**WORK TO COMPLETE**
1. In the excerpt on Python named arguments, what error results from the call function1(1,param1=11)?
2. Pick up the explanation of Python named arguments and kwargs right after its last line and keep writing it.

**DOCUMENT EXCERPT**

So being said that let me explain "named arguments" first and then "arbitrary number of named arguments" kwargs.

Named arguments

  • named args should follow positional args
  • order of named args is not important
  • Example

    def function1(param1,param2="arg2",param3="arg3"):
        print("\n"+str(param1)+" "+str(param2)+" "+str(param3)+"\n")
    
    function1(1)                      #1 arg2 arg3   #1 positional arg
    function1(param1=1)               #1 arg2 arg3   #1 named arg
    function1(1,param2=2)             #1 2 arg3      #1 positional arg, 1 named arg
    function1(param1=1,param2=2)      #1 2 arg3      #2 named args       
    function1(param2=2, param1=1)     #1 2 arg3      #2 named args out of order
    function1(1, param3=3, param2=2)  #1 2 3         #
    
    #function1()                      #invalid: required argument missing
    #function1(param2=2,1)            #invalid: SyntaxError: non-keyword arg after keyword arg
    #function1(1,param1=11)           #invalid: TypeError: function1() got multiple values for argument 'param1'
    #function1(param4=4)              #invalid: TypeError: function1() got an unexpected keyword argument 'param4'
    

Arbitrary number of named arguments kwargs

  • Sequence of function parameters:
    1. positional parameters
    2. formal parameter capturing arbitrary number of arguments (prefixed with *)
    3. named formal parameters
    4. formal parameter capturing arbitrary number of named parameters (prefixed with **)
  • Example

    def function2(param1, *tupleParams, param2, param3, **dictionaryParams):
        print("param1: "+ param1)
        print("param2: "+ param2)
        print("param3: "+ param3)
        print("custom tuple params","-"*10)

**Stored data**
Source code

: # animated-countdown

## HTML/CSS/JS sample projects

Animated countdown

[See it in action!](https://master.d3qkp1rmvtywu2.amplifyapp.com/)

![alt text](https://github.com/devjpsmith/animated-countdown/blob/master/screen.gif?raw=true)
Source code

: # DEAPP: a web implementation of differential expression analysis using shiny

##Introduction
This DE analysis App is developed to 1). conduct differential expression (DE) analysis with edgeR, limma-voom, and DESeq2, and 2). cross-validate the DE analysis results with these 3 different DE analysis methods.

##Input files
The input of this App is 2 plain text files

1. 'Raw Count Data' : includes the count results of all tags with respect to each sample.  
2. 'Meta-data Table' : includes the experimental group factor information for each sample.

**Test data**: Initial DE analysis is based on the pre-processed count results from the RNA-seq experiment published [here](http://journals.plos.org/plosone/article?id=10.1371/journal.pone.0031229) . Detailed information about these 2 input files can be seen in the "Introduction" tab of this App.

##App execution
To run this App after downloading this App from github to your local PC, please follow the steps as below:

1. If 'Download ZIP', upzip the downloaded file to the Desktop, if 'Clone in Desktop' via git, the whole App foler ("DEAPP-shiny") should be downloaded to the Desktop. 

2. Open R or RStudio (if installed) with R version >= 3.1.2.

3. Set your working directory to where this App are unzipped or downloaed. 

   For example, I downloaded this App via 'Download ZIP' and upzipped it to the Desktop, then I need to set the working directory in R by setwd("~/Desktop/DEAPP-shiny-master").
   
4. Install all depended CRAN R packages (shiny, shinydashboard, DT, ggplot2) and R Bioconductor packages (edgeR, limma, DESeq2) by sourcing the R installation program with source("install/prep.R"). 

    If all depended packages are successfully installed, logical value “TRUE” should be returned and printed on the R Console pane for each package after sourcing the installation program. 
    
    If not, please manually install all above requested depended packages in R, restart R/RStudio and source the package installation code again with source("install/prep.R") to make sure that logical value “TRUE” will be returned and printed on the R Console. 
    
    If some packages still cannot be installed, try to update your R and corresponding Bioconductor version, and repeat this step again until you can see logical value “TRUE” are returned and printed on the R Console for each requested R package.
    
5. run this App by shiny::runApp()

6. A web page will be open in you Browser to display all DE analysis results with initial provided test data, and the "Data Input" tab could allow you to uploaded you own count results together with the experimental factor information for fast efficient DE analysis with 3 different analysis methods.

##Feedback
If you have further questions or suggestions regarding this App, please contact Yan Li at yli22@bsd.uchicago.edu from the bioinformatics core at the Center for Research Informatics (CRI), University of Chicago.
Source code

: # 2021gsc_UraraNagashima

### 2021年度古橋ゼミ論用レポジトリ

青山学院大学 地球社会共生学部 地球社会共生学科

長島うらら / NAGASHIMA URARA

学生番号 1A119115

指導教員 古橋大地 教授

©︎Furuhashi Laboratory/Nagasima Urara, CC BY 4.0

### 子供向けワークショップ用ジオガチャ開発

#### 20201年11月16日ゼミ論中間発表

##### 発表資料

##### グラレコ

**REPLIES**
1. TypeError: function1() got multiple values for argument 'param1'

2.
        for p in tupleParams:
            print(str(p) + ",")
        print("custom named params","-"*10)
        for k,v in dictionaryParams.items():
            print(str(k)+":"+str(v))
    
    function2("arg1",
              "custom param1",
              "custom param2",
              "custom param3",
              param3="arg3",
              param2="arg2", 
              customNamedParam1 = "val1",
              customNamedParam2 = "val2"
              )
    
    # Output
    #
    #param1: arg1
    #param2: arg2
    #param3: arg3
    #custom tuple params ----------
    #custom param1,
    #custom param2,
    #custom param3,
    #custom named params ----------
    #customNamedParam2:val2
    #customNamedParam1:val1
    

Passing tuple and dict variables for custom args

To finish it up, let me also note that we can pass

  • "formal parameter capturing arbitrary number of arguments" as tuple variable and
  • "formal parameter capturing arbitrary number of named parameters" as dict variable

Thus the same above call can be made as follows:

tupleCustomArgs = ("custom param1", "custom param2", "custom param3")
dictCustomNamedArgs = {"customNamedParam1":"val1", "customNamedParam2":"val2"}

function2("arg1",
      *tupleCustomArgs,    #note *
      param3="arg3",
      param2="arg2", 
      **dictCustomNamedArgs     #note **
      )

Finally note * and ** in function calls above. If we omit them, we may get ill results.

Omitting * in tuple args:

function2("arg1",
      tupleCustomArgs,   #omitting *
      param3="arg3",
      param2="arg2", 
      **dictCustomNamedArgs
      )

prints

param1: arg1
param2: arg2
param3: arg3
custom tuple params ----------
('custom param1', 'custom param2', 'custom param3'),
custom named params ----------
customNamedParam2:val2
customNamedParam1:val1

Above tuple ('custom param1', 'custom param2', 'custom param3') is printed as is.

Omitting dict args:

function2("arg1",
      *tupleCustomArgs,   
      param3="arg3",
      param2="arg2", 
      dictCustomNamedArgs   #omitting **
      )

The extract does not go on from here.